United has been juggling a series of company-specific issues, as well. The airline has financial exposure to Colombia's Avianca Holdings, which filed for bankruptcy over the weekend. United took a $1 billion special charge in the first quarter related to the falling value of its investment in Avianca, and risks losing a key Latin American partner if the reorganization doesn't go well.
Late last week, the airline was forced to pull a planned $2.25 billion note offering, reportedly due to tepid demand. On Thursday, it was sued by a Chicago airport worker seeking class action status, arguing that United is violating the spirit of the government bailout program by requiring workers to take 20 unpaid days off this summer.

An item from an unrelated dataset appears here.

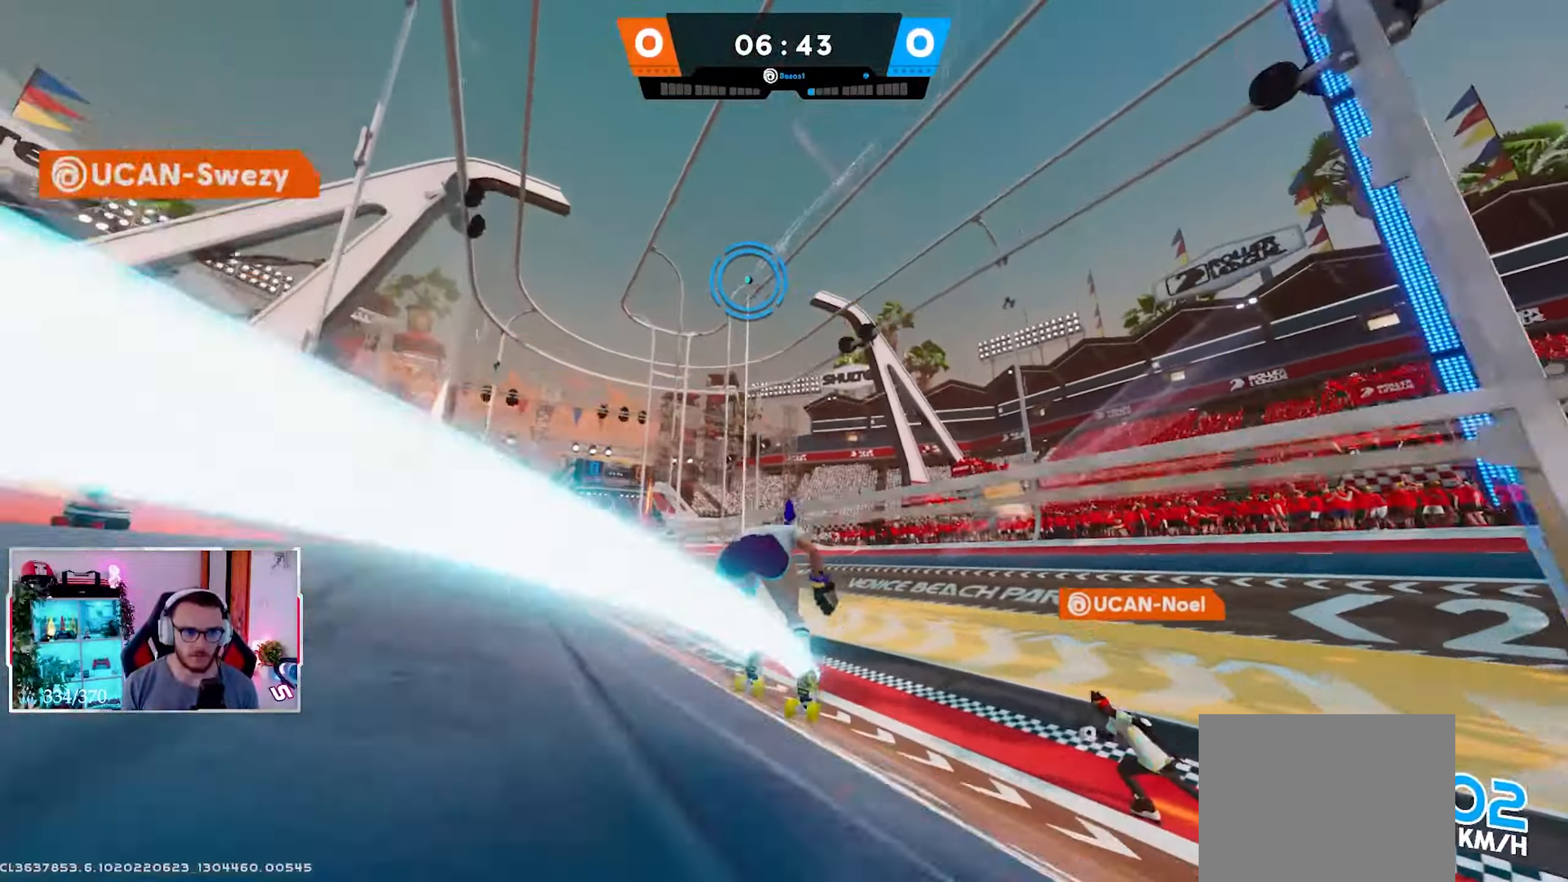
{"buttons": [], "left_stick": "up-left", "right_stick": "down-left", "events": [[400, "left_stick", "up-left"], [417, "right_stick", "down-left"]]}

United shares are now down 76% year to date, second worst among airlines and ahead of only Spirit Airlines. The sell-off of shares suggests investors are worried that bankruptcy is possible.
United can survive without a restructuring, but the airline faces an uphill challenge ahead. The idea that it might emerge from the pandemic with new labor issues to work through only adds to concerns about the company's long-term future.
With a growing number of problems popping up around the airline, coupled with existential questions about whether the airline industry can survive the pandemic and its aftereffects, it's no wonder investors aren't seeing much reason to buy in.